→ **Work to be completed**
Pull out every line with the word "were" from the entries below.
_ _ _ _
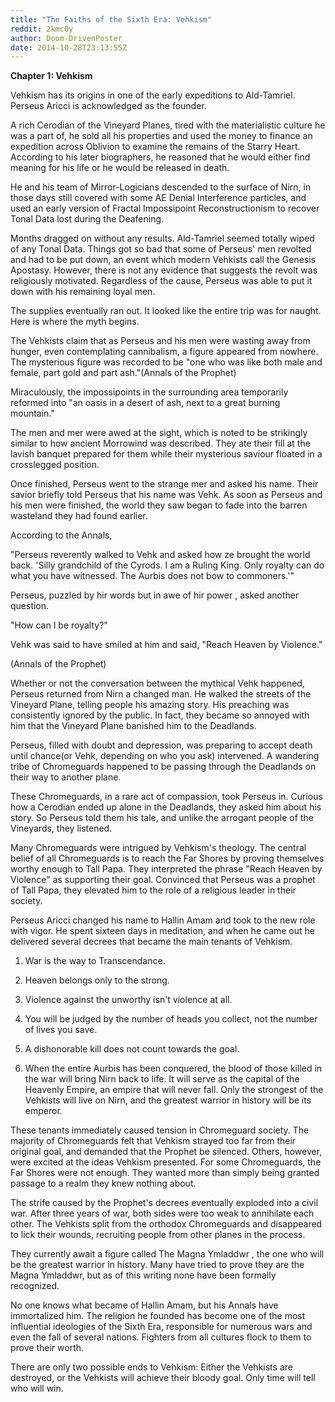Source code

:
 ```yaml
---
title: "The Faiths of the Sixth Era: Vehkism"
reddit: 2kmc0y
author: Doom-DrivenPoster
date: 2014-10-28T23:13:55Z
---
```


**Chapter 1: Vehkism**



Vehkism has its origins in one of the early expeditions to Ald-Tamriel. Perseus Aricci is acknowledged as the founder.

A rich Cerodian of the Vineyard Planes, tired with the materialistic culture he was a part of, he sold all his properties and used the money to finance an expedition across Oblivion to examine the remains of the Starry Heart. According to his later biographers, he reasoned that he would either find meaning for his life or he would be released in death.

He and his team of Mirror-Logicians descended to the surface of Nirn, in those days still covered with some AE Denial Interference particles, and used an early version of Fractal Impossipoint Reconstructionism to recover Tonal Data lost during the Deafening. 

Months dragged on without any results. Ald-Tamriel seemed totally wiped of any Tonal Data. Things got so bad that some of Perseus' men revolted and had to be put down, an event which modern Vehkists call the Genesis Apostasy. However, there is not any evidence that suggests the revolt was religiously motivated. Regardless of the cause, Perseus was able to put it down with his remaining loyal men. 

The supplies eventually ran out. It looked like the entire trip was for naught. Here is where the myth begins.

The Vehkists claim that as Perseus and his men were wasting away from hunger, even contemplating cannibalism, a figure appeared from nowhere. The mysterious figure was recorded to be "one who was like both male and female, part gold and part ash."(Annals of the Prophet)

Miraculously, the impossipoints in the surrounding area temporarily reformed into "an oasis in a desert of ash, next to a great burning mountain." 

The men and mer were awed at the sight, which is noted to be strikingly similar to how ancient Morrowind was described. They ate their fill at the lavish banquet prepared for them while their mysterious saviour floated in a crosslegged position. 

Once finished, Perseus went to the strange mer and asked his name. Their savior briefly told Perseus that his name was Vehk. As soon as Perseus and his men were finished, the world they saw began to fade into the barren wasteland they had found earlier. 

According to the Annals, 

"Perseus reverently walked to Vehk and asked how ze brought the world back. 'Silly grandchild of the Cyrods. I am a Ruling King. Only royalty can do what you have witnessed. The Aurbis does not bow to commoners.'"

Perseus, puzzled by hir words but in awe of hir power , asked another question.

"How can I be royalty?"

Vehk was said to have smiled at him and said, "Reach Heaven by Violence."

(Annals of the Prophet)

Whether or not the conversation between the mythical Vehk happened, Perseus returned from Nirn a changed man. He walked the streets of the Vineyard Plane, telling people his amazing story. His preaching was consistently ignored by the public. In fact, they became so annoyed with him that the Vineyard Plane banished him to the Deadlands. 

Perseus, filled with doubt and depression, was preparing to accept death until chance(or Vehk, depending on who you ask) intervened. A wandering tribe of Chromeguards happened to be passing through the Deadlands on their way to another plane. 

These Chromeguards, in a rare act of compassion, took Perseus in. Curious how a Cerodian ended up alone in the Deadlands, they asked him about his story. So Perseus told them his tale, and unlike the arrogant people of the Vineyards, they listened. 

Many Chromeguards were intrigued by Vehkism's theology. The central belief of all Chromeguards is to reach the Far Shores by proving themselves worthy enough to Tall Papa. They interpreted the phrase "Reach Heaven by Violence" as supporting their goal. Convinced that Perseus was a prophet of Tall Papa, they elevated him to the role of a religious leader in their society.

Perseus Aricci changed his name to Hallin Amam and took to the new role with vigor. He spent sixteen days in meditation, and when he came out he delivered several decrees that became the main tenants of Vehkism.

1. War is the way to Transcendance. 

2. Heaven belongs only to the strong.

3. Violence against the unworthy isn't violence at all. 

4. You will be judged by the number of heads you collect, not the number of lives you save. 

5. A dishonorable kill does not count towards the goal. 

6. When the entire Aurbis has been conquered, the blood of those killed in the war will bring Nirn back to life. It will serve as the capital of the Heavenly Empire, an empire that will never fall. Only the strongest of the Vehkists will live on Nirn, and the greatest warrior in history will be its emperor. 

These tenants immediately caused tension in Chromeguard society. The majority of Chromeguards felt that Vehkism strayed too far from their original goal, and demanded that the Prophet be silenced. Others, however, were excited at the ideas Vehkism presented. For some Chromeguards, the Far Shores were not enough. They wanted more than simply being granted passage to a realm they knew nothing about. 

The strife caused by the Prophet's decrees eventually exploded into a civil war. After three years of war, both sides were too weak to annihilate each other. The Vehkists split from the orthodox Chromeguards and disappeared to lick their wounds, recruiting people from other planes in the process.

They currently await a figure called The Magna Ymladdwr , the one who will be the greatest warrior in history. Many have tried to prove they are the Magna Ymladdwr, but as of this writing none have been formally recognized.

No one knows what became of Hallin Amam, but his Annals have immortalized him. The religion he founded has become one of the most influential ideologies of the Sixth Era, responsible for numerous wars and even the fall of several nations. Fighters from all cultures flock to them to prove their worth. 

There are only two possible ends to Vehkism: Either the Vehkists are destroyed, or the Vehkists will achieve their bloody goal. Only time will tell who will win.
_ _ _ _
→ **Answer to this exercise**
The Vehkists claim that as Perseus and his men were wasting away from hunger, even contemplating cannibalism, a figure appeared from nowhere. The mysterious figure was recorded to be "one who was like both male and female, part gold and part ash."(Annals of the Prophet)
The men and mer were awed at the sight, which is noted to be strikingly similar to how ancient Morrowind was described. They ate their fill at the lavish banquet prepared for them while their mysterious saviour floated in a crosslegged position. 
Once finished, Perseus went to the strange mer and asked his name. Their savior briefly told Perseus that his name was Vehk. As soon as Perseus and his men were finished, the world they saw began to fade into the barren wasteland they had found earlier. 
Many Chromeguards were intrigued by Vehkism's theology. The central belief of all Chromeguards is to reach the Far Shores by proving themselves worthy enough to Tall Papa. They interpreted the phrase "Reach Heaven by Violence" as supporting their goal. Convinced that Perseus was a prophet of Tall Papa, they elevated him to the role of a religious leader in their society.
These tenants immediately caused tension in Chromeguard society. The majority of Chromeguards felt that Vehkism strayed too far from their original goal, and demanded that the Prophet be silenced. Others, however, were excited at the ideas Vehkism presented. For some Chromeguards, the Far Shores were not enough. They wanted more than simply being granted passage to a realm they knew nothing about. 
The strife caused by the Prophet's decrees eventually exploded into a civil war. After three years of war, both sides were too weak to annihilate each other. The Vehkists split from the orthodox Chromeguards and disappeared to lick their wounds, recruiting people from other planes in the process.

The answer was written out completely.